Finance Minister Yannis Stournaras says he is 100 percent certain that 2013 will be Greece’s last year of recession.
The country’s economic downturn started in 2008 but speaking to the BBC’s Mark Lowen in Athens, Stournaras said Greeks had reason to be optimistic.
“I feel sure, 100 percent certain that this will be the last year of Greece’s recession,” he said. “Towards the last quarter of 2013, we are going to have recovery.”
The probability of Greece leaving the euro – Grexit – is now very small,” Stournaras added.

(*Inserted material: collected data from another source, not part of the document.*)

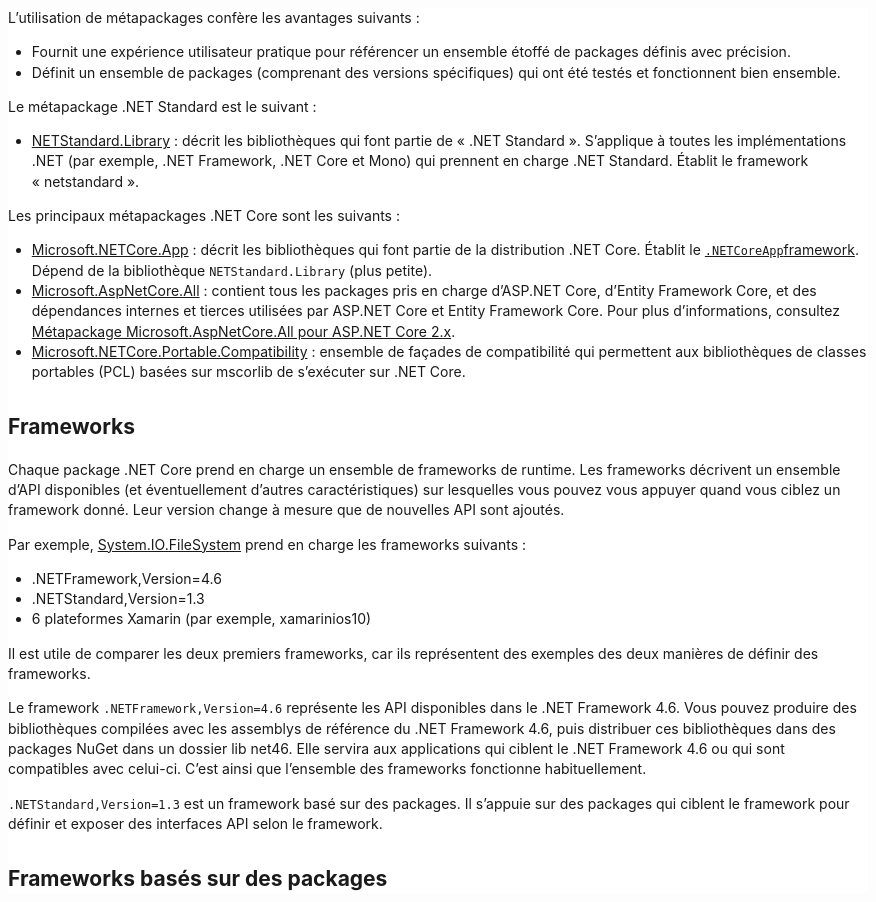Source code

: L’utilisation de métapackages confère les avantages suivants :

- Fournit une expérience utilisateur pratique pour référencer un ensemble étoffé de packages définis avec précision. 
- Définit un ensemble de packages (comprenant des versions spécifiques) qui ont été testés et fonctionnent bien ensemble.

Le métapackage .NET Standard est le suivant :

- [NETStandard.Library](https://www.nuget.org/packages/NETStandard.Library) : décrit les bibliothèques qui font partie de « .NET Standard ». S’applique à toutes les implémentations .NET (par exemple, .NET Framework, .NET Core et Mono) qui prennent en charge .NET Standard. Établit le framework « netstandard ».

Les principaux métapackages .NET Core sont les suivants :

- [Microsoft.NETCore.App](https://www.nuget.org/packages/Microsoft.NETCore.App) : décrit les bibliothèques qui font partie de la distribution .NET Core. Établit le [`.NETCoreApp`framework](https://github.com/dotnet/core-setup/blob/release/1.1.0/pkg/projects/Microsoft.NETCore.App/Microsoft.NETCore.App.pkgproj). Dépend de la bibliothèque `NETStandard.Library` (plus petite).
- [Microsoft.AspNetCore.All](https://www.nuget.org/packages/Microsoft.AspNetCore.All) : contient tous les packages pris en charge d’ASP.NET Core, d’Entity Framework Core, et des dépendances internes et tierces utilisées par ASP.NET Core et Entity Framework Core. Pour plus d’informations, consultez [Métapackage Microsoft.AspNetCore.All pour ASP.NET Core 2.x](/aspnet/core/fundamentals/metapackage).
- [Microsoft.NETCore.Portable.Compatibility](https://www.nuget.org/packages/Microsoft.NETCore.Portable.Compatibility) : ensemble de façades de compatibilité qui permettent aux bibliothèques de classes portables (PCL) basées sur mscorlib de s’exécuter sur .NET Core.

## <a name="frameworks"></a>Frameworks

Chaque package .NET Core prend en charge un ensemble de frameworks de runtime. Les frameworks décrivent un ensemble d’API disponibles (et éventuellement d’autres caractéristiques) sur lesquelles vous pouvez vous appuyer quand vous ciblez un framework donné. Leur version change à mesure que de nouvelles API sont ajoutés.

Par exemple, [System.IO.FileSystem](https://www.nuget.org/packages/System.IO.FileSystem) prend en charge les frameworks suivants :

- .NETFramework,Version=4.6
- .NETStandard,Version=1.3
- 6 plateformes Xamarin (par exemple, xamarinios10)

Il est utile de comparer les deux premiers frameworks, car ils représentent des exemples des deux manières de définir des frameworks.

Le framework `.NETFramework,Version=4.6` représente les API disponibles dans le .NET Framework 4.6. Vous pouvez produire des bibliothèques compilées avec les assemblys de référence du .NET Framework 4.6, puis distribuer ces bibliothèques dans des packages NuGet dans un dossier lib net46. Elle servira aux applications qui ciblent le .NET Framework 4.6 ou qui sont compatibles avec celui-ci. C’est ainsi que l’ensemble des frameworks fonctionne habituellement.

`.NETStandard,Version=1.3` est un framework basé sur des packages. Il s’appuie sur des packages qui ciblent le framework pour définir et exposer des interfaces API selon le framework.

## <a name="package-based-frameworks"></a>Frameworks basés sur des packages

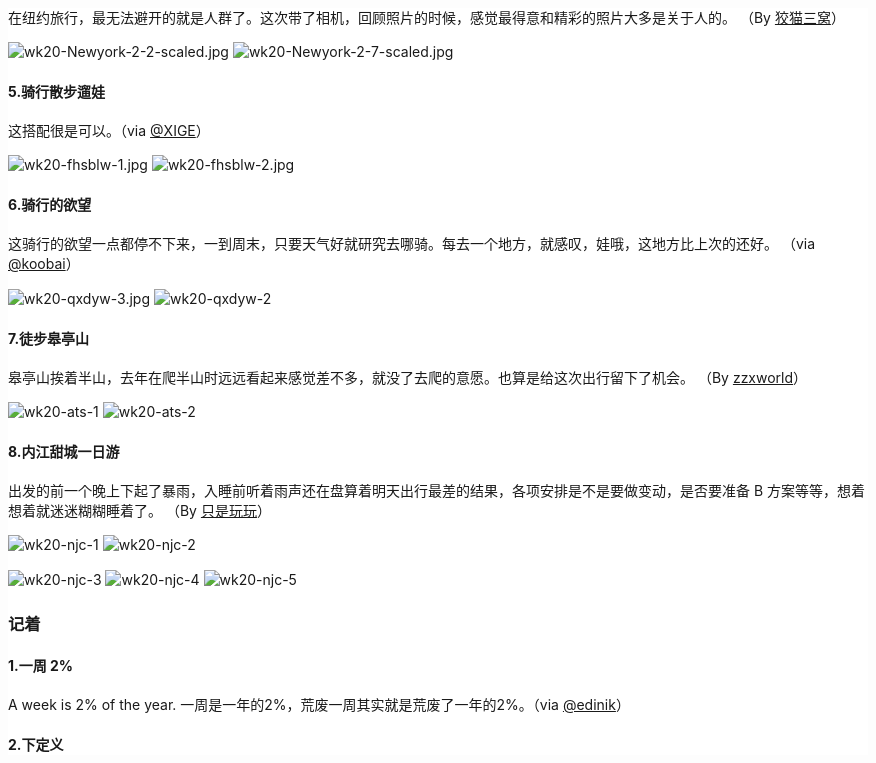 在纽约旅行，最无法避开的就是人群了。这次带了相机，回顾照片的时候，感觉最得意和精彩的照片大多是关于人的。 （By [狡猫三窝](https://slykiten.com/life-note/new-york-trip-2/)）

![wk20-Newyork-2-2-scaled.jpg](https://r2.immmmm.com/2024/04/wk20-Newyork-2-2-scaled.jpg.webp)
![wk20-Newyork-2-7-scaled.jpg](https://r2.immmmm.com/2024/04/wk20-Newyork-2-7-scaled.jpg.webp)

#### 5.骑行散步遛娃

这搭配很是可以。（via [@XIGE](https://memos.xigeshudong.com/m/136)）

![wk20-fhsblw-1.jpg](https://r2.immmmm.com/2024/04/wk20-fhsblw-1.jpg.webp)
![wk20-fhsblw-2.jpg](https://r2.immmmm.com/2024/04/wk20-fhsblw-2.jpg.webp)

#### 6.骑行的欲望 

这骑行的欲望一点都停不下来，一到周末，只要天气好就研究去哪骑。每去一个地方，就感叹，娃哦，这地方比上次的还好。 （via [@koobai](https://memos.koobai.com/m/242)）

![wk20-qxdyw-3.jpg](https://r2.immmmm.com/2024/04/wk20-qxdyw-3.jpg.webp)
![wk20-qxdyw-2](https://r2.immmmm.com/2024/04/wk20-qxdyw-2.webp)

#### 7.徒步皋亭山

皋亭山挨着半山，去年在爬半山时远远看起来感觉差不多，就没了去爬的意愿。也算是给这次出行留下了机会。 （By [zzxworld](https://www.zzxworld.com/posts/hike-gao-ting-mountain)）

![wk20-ats-1](https://r2.immmmm.com/2024/04/wk20-ats-1.jpg)
![wk20-ats-2](https://r2.immmmm.com/2024/04/wk20-ats-2.jpg)

#### 8.内江甜城一日游

出发的前一个晚上下起了暴雨，入睡前听着雨声还在盘算着明天出行最差的结果，各项安排是不是要做变动，是否要准备 B 方案等等，想着想着就迷迷糊糊睡着了。 （By [只是玩玩](https://1900.live/day-trip-to-neijiang-sweet-city/)）

![wk20-njc-1](https://r2.immmmm.com/2024/04/wk20-njc-1.webp)
![wk20-njc-2](https://r2.immmmm.com/2024/04/wk20-njc-2.webp)

![wk20-njc-3](https://r2.immmmm.com/2024/04/wk20-njc-3.webp)
![wk20-njc-4](https://r2.immmmm.com/2024/04/wk20-njc-4.webp)
![wk20-njc-5](https://r2.immmmm.com/2024/04/wk20-njc-5.webp)


### 记着

#### 1.一周 2%

A week is 2% of the year. 一周是一年的2%，荒废一周其实就是荒废了一年的2%。（via [@edinik](https://memos.edinik.com/m/190)）

#### 2.下定义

“We have managed to turn the economy around. From the markets, there’s much more optimism. Deposits are coming back to banks, the government is paying its arrears to the private sector and there is a change in how Europe sees us. So all the leading indicators are positive. We are two-thirds of the way towards our target. So people can have hope.”
Stournaras repeated previous comments that Greece was open to the idea of another debt reduction but remained tight-lipped about how this should happen.

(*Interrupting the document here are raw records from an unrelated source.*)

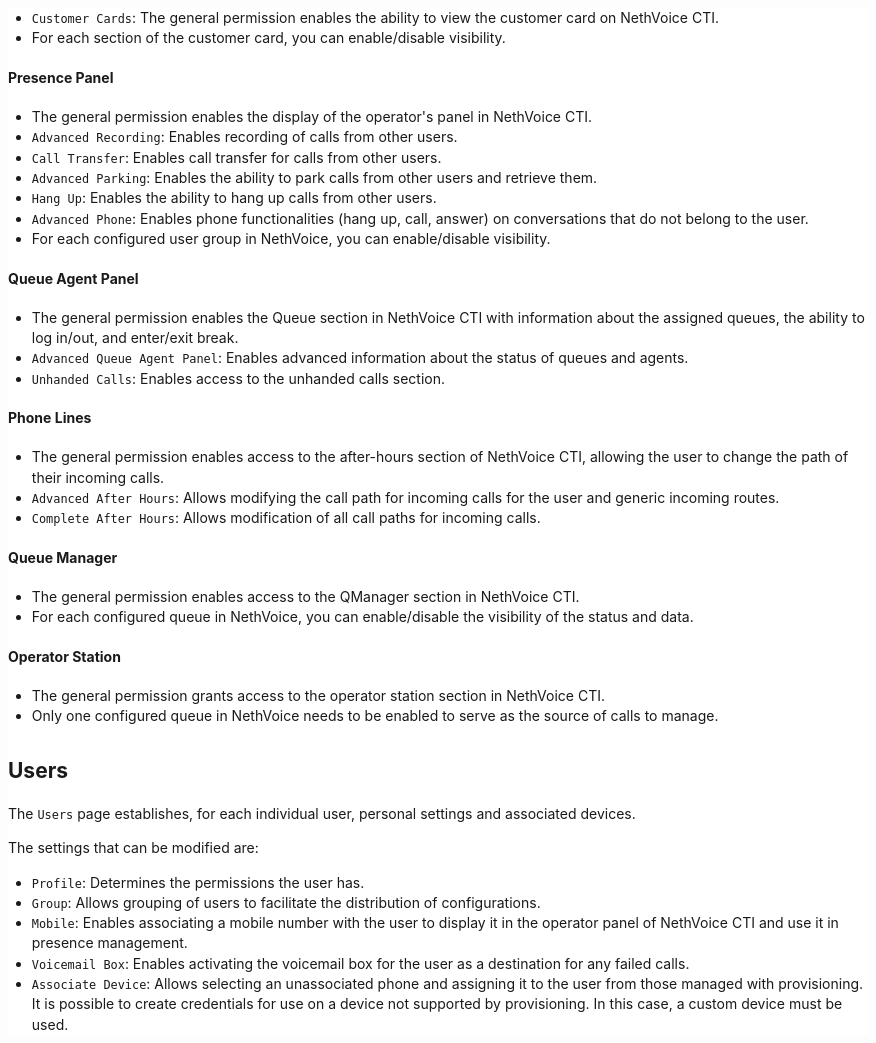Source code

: - `Customer Cards`: The general permission enables the ability to view the customer card on NethVoice CTI.
- For each section of the customer card, you can enable/disable visibility.

#### Presence Panel

- The general permission enables the display of the operator's panel in NethVoice CTI.
- `Advanced Recording`: Enables recording of calls from other users.
- `Call Transfer`: Enables call transfer for calls from other users.
- `Advanced Parking`: Enables the ability to park calls from other users and retrieve them.
- `Hang Up`: Enables the ability to hang up calls from other users.
- `Advanced Phone`: Enables phone functionalities (hang up, call, answer) on conversations that do not belong to the user.
- For each configured user group in NethVoice, you can enable/disable visibility.

#### Queue Agent Panel

- The general permission enables the Queue section in NethVoice CTI with information about the assigned queues, the ability to log in/out, and enter/exit break.
- `Advanced Queue Agent Panel`: Enables advanced information about the status of queues and agents.
- `Unhanded Calls`: Enables access to the unhanded calls section.

#### Phone Lines

- The general permission enables access to the after-hours section of NethVoice CTI, allowing the user to change the path of their incoming calls.
- `Advanced After Hours`: Allows modifying the call path for incoming calls for the user and generic incoming routes.
- `Complete After Hours`: Allows modification of all call paths for incoming calls.

#### Queue Manager

- The general permission enables access to the QManager section in NethVoice CTI.
- For each configured queue in NethVoice, you can enable/disable the visibility of the status and data.

#### Operator Station

- The general permission grants access to the operator station section in NethVoice CTI.
- Only one configured queue in NethVoice needs to be enabled to serve as the source of calls to manage.

## Users

The `Users` page establishes, for each individual user, personal settings and associated devices.

The settings that can be modified are:

- `Profile`: Determines the permissions the user has.
- `Group`: Allows grouping of users to facilitate the distribution of configurations.
- `Mobile`: Enables associating a mobile number with the user to display it in the operator panel of NethVoice CTI and use it in presence management.
- `Voicemail Box`: Enables activating the voicemail box for the user as a destination for any failed calls.
- `Associate Device`: Allows selecting an unassociated phone and assigning it to the user from those managed with provisioning. It is possible to create credentials for use on a device not supported by provisioning. In this case, a custom device must be used.
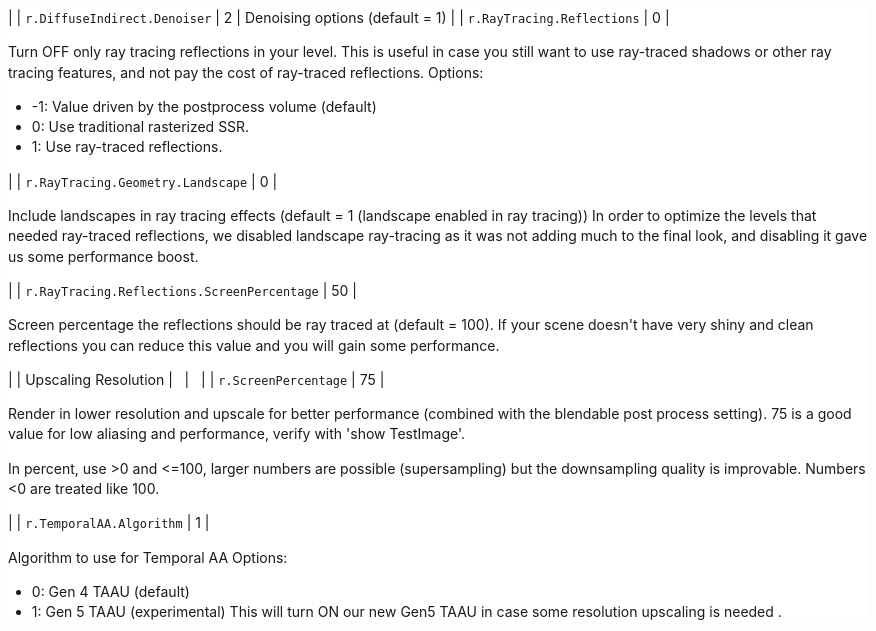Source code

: 

 |
| `r.DiffuseIndirect.Denoiser` | 2 | Denoising options (default = 1) |
| `r.RayTracing.Reflections` | 0 | 

Turn OFF only ray tracing reflections in your level. This is useful in case you still want to use ray-traced shadows or other ray tracing features, and not pay the cost of ray-traced reflections. Options:

-   \-1: Value driven by the postprocess volume (default)
-   0: Use traditional rasterized SSR.
-   1: Use ray-traced reflections.



 |
| `r.RayTracing.Geometry.Landscape` | 0 | 

Include landscapes in ray tracing effects (default = 1 (landscape enabled in ray tracing)) In order to optimize the levels that needed ray-traced reflections, we disabled landscape ray-tracing as it was not adding much to the final look, and disabling it gave us some performance boost.



 |
| `r.RayTracing.Reflections.ScreenPercentage` | 50 | 

Screen percentage the reflections should be ray traced at (default = 100). If your scene doesn't have very shiny and clean reflections you can reduce this value and you will gain some performance.



 |
| Upscaling Resolution |   |   |
| `r.ScreenPercentage` | 75 | 

Render in lower resolution and upscale for better performance (combined with the blendable post process setting). 75 is a good value for low aliasing and performance, verify with 'show TestImage'.

In percent, use >0 and <=100, larger numbers are possible (supersampling) but the downsampling quality is improvable. Numbers <0 are treated like 100.



 |
| `r.TemporalAA.Algorithm` | 1 | 

Algorithm to use for Temporal AA Options:

-   0: Gen 4 TAAU (default)
-   1: Gen 5 TAAU (experimental) This will turn ON our new Gen5 TAAU in case some resolution upscaling is needed .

“I would welcome a reduction of the level of debt – but there are many ways to achieve that,” he said. “But it should happen in a way that minimises the loss to other parties.”
Stournaras was also candid about the mistakes made by Greece and its lenders over the country’s fiscal adjustment program.
“Greece was forced to cut too far, too fast,” he said. “In hindsight, we should have placed more emphasis on structural reform and privatisations at the start. But we can’t go back. There’s no point crying over spilt milk. The eurozone was not prepared for the crisis.”
Stournaras also responded to a question about a possible British exit from the European Union by insisting that there should no scope for the country to renegotiate the terms of its EU membership.
“It would be a grave mistake for Britain to leave the EU,” he said. “Britain belongs to Europe politically, financially and from a cultural point of view.”